Research Goals: To examine the role of treatment of insomnia on diabetes self-management behavior, symptom management (i. e. sleepiness and fatigue), and glucose control in adults with type 2 diabetes. Data from this study will help inform a randomized clinical trial that will test a behavioral sleep intervention in this population. The long-term goal of this program of research is determine the effect of sleep disorders as a barrier to self-management and quality of life in populations with at risk for impaired health and well being and to develop behavioral interventions to improve symptoms and self-management. Career Development Goals: There are two career development goals: 1) to increase the applicant's knowledge and expertise in behavioral sleep medicine and 2) to provide sufficient time and increase skills as an effective mentor of doctoral students, postdoctoral fellows, and junior faculty. Research Project: Recent evidence supports that insomnia is a prevalent problem among persons with type 2 diabetes that may be associated with increased daytime sleepiness and fatigue, increased diabetes-related distress, decreased self-management behavior, and worse glycemic control. The main hypothesis of the current application is that a web-based cognitive behavioral treatment of insomnia (SHUTi) in persons with T2DM will not only improve their nighttime sleep, but also improve their ability to integrate diabetes education into their daily behavior and positively affect their glucose control compared to a web-based Information Control group.

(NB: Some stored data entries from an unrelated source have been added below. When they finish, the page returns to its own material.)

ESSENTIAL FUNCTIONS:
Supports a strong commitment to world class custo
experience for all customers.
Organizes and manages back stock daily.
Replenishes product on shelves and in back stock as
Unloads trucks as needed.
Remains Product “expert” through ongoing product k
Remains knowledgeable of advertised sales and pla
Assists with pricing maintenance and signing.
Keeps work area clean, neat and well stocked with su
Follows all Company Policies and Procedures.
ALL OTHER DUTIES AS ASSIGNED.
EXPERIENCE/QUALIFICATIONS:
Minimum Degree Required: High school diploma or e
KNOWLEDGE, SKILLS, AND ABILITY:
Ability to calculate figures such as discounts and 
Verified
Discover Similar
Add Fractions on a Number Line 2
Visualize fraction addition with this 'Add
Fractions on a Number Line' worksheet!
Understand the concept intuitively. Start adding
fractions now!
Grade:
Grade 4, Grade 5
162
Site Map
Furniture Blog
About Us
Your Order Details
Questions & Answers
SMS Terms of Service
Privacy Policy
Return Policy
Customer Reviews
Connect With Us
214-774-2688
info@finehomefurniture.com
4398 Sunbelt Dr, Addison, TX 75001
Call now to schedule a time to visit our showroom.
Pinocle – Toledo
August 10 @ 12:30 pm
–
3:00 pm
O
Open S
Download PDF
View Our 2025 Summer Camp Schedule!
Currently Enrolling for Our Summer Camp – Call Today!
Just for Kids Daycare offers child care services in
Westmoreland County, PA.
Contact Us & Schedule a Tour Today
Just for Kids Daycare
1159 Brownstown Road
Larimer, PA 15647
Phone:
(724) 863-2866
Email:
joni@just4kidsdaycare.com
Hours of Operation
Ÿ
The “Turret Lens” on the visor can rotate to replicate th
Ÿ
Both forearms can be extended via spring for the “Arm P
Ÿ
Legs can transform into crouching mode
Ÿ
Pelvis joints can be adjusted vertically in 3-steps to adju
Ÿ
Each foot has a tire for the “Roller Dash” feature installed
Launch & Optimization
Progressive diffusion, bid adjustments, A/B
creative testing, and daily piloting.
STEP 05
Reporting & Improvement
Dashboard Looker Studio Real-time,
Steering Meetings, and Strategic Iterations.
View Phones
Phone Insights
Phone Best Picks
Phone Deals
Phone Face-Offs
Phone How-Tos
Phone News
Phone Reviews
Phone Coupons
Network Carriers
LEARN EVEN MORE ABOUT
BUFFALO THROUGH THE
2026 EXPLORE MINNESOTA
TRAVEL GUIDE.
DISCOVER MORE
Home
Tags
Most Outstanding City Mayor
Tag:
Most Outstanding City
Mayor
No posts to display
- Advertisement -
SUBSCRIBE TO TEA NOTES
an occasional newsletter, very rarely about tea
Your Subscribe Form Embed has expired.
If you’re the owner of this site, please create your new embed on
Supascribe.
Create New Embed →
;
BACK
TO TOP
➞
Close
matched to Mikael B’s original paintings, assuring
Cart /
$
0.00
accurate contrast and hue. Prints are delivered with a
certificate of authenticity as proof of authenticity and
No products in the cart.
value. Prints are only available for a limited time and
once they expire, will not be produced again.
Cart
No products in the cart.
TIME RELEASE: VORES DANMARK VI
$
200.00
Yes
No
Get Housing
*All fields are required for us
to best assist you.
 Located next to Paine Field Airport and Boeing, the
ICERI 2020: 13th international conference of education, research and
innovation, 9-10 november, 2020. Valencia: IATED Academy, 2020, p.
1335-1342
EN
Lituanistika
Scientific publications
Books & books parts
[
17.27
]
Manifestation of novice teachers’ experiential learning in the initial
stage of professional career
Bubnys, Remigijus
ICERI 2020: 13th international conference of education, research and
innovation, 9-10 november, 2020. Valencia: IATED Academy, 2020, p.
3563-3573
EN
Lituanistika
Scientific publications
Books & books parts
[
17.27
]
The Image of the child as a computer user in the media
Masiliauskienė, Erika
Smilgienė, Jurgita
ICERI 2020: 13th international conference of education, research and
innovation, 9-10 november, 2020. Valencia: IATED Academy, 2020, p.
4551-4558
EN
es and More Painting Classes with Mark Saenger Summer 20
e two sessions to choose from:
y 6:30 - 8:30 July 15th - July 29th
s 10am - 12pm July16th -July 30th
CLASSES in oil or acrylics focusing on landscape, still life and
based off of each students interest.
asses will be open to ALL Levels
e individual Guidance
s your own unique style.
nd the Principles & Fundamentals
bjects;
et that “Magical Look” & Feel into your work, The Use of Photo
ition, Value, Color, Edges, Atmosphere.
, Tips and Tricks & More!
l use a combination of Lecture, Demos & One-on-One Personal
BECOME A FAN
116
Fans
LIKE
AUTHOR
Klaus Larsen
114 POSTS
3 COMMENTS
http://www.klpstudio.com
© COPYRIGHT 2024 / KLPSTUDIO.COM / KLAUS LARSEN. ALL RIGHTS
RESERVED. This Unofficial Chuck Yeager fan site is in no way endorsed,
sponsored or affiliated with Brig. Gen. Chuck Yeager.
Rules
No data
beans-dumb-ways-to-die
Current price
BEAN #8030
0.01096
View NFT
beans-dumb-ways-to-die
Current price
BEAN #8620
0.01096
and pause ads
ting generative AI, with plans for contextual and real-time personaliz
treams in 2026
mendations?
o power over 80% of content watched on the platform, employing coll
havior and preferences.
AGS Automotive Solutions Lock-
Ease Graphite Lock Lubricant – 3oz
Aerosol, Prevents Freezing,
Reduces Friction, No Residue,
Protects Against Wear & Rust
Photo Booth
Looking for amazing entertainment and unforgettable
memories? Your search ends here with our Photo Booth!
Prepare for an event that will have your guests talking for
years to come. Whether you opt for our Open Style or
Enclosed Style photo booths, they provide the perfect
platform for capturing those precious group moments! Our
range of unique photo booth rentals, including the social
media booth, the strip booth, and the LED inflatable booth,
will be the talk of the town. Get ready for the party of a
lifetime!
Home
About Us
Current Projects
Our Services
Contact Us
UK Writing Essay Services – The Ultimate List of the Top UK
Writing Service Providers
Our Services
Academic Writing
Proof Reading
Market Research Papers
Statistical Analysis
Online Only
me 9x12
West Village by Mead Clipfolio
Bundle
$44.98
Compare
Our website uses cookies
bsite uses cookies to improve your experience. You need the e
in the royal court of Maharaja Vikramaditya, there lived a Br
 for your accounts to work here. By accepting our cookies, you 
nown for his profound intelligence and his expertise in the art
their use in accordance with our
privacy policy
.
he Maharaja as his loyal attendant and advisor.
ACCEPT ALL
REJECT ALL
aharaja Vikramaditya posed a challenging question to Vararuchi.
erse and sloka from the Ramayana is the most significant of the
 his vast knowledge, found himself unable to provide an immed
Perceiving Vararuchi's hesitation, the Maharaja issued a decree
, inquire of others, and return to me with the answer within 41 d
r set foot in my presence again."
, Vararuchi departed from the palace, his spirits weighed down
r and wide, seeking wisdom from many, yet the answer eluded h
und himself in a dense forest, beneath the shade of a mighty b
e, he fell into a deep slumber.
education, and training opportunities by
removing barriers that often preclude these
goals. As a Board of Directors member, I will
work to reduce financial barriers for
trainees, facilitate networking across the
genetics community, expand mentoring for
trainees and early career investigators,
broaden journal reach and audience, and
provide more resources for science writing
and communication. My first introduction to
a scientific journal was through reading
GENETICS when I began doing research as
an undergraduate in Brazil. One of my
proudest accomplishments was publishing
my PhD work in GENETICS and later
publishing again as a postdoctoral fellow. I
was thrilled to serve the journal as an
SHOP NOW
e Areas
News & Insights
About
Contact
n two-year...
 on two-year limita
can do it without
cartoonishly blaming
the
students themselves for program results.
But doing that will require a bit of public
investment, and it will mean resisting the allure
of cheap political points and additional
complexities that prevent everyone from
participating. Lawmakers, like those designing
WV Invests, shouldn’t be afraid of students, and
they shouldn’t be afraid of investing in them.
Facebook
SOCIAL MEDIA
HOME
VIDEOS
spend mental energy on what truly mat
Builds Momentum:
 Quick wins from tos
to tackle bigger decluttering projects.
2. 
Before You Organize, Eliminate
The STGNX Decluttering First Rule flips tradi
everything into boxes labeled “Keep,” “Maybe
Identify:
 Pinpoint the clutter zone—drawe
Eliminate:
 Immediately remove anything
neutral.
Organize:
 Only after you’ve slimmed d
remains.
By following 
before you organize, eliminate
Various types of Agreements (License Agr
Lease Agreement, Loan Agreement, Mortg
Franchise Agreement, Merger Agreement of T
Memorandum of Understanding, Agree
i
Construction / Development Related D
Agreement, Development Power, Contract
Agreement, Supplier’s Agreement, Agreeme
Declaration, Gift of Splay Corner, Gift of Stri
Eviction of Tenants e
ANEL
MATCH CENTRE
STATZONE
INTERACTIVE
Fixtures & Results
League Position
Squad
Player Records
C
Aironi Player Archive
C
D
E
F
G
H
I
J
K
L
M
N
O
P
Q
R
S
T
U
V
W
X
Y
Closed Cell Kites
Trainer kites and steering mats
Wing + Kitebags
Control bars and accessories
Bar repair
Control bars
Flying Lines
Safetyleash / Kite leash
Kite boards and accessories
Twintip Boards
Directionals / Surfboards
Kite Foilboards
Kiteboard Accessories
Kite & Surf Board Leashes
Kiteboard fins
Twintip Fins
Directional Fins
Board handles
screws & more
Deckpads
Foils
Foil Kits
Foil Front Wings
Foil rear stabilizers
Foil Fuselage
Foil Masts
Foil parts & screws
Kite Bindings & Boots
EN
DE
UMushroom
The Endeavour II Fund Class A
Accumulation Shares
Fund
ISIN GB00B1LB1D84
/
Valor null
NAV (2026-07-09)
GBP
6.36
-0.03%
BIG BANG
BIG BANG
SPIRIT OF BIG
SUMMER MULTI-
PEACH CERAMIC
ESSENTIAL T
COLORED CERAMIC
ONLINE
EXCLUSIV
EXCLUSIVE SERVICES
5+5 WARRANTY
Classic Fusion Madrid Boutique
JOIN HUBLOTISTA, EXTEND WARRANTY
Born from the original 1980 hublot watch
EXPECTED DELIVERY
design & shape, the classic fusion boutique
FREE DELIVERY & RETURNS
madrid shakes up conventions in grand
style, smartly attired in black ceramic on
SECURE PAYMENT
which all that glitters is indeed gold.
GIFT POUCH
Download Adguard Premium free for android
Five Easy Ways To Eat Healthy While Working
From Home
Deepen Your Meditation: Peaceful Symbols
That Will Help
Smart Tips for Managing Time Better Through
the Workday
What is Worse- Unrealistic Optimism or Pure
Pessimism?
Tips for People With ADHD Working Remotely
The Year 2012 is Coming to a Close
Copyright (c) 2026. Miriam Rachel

The aims of this study are to 1) obtain preliminary data to facilitate further hypothesis development and enhance the feasibility of conducting a randomized clinical trial to examine if treatment of insomnia results in participant's being better able to integrate diabetes education into their self-management behavior and result in improved glucose control, 2) explore the associations among changes in insomnia severity, fatigue, daytime sleepiness, sleep quality, A1C and DSM behaviors, 3) explore average pre-intervention to post-intervention changes in insomnia severity, daytime symptoms (fatigue, sleepiness, mood) and DSM behaviors (diet and physical activity) in subjects treated with SHUTi + DSM compared to IC + DSM subjects at 3 months, and 4) explore sleep fragmentation as a potential physiological mechanism linking impaired glucose control (A1C) and sleep in subjects with insomnia and T2DM at baseline and 3 months. The proposed application is relevant to NINR's mission to: 1) support development of beginning and midcareer scientists, 2) to improve symptom science to reduce the effect of disordered sleep and prevent symptoms of illness and 3) improved the science of self- management by the development of innovative approaches to reduce barriers to the self-management of chronic disease.
While previous studies suggest that obstructive sleep apnea co-exists with type 2 diabetes and that treatment may improve glucose control, there is no information on the effect of treatment of insomnia in persons with type 2 diabetes. The study will collect pilot data on the effect of a web-based cognitive-behavioral intervention for insomnia combined with diabetes education on self-care management behavior and glucose control. The study will (1) explore the associations among changes in insomnia severity, fatigue, daytime sleepiness, sleep quality, A1C and DSM behaviors; (2) changes in glucose control, insomnia severity, daytime symptoms and DSM behaviors in subjects treated for insomnia compared those in the information control group; and 3) explore sleep fragmentation as a potential physiological mechanism linking impaired glucose control and sleep in subjects with insomnia and T2DM. In addition, the application will support the mentoring of a cadre of junior nurse researchers who potentially can dramatically accelerate the application of sleep research to diverse populations to improve symptoms and empower patient's self-care management.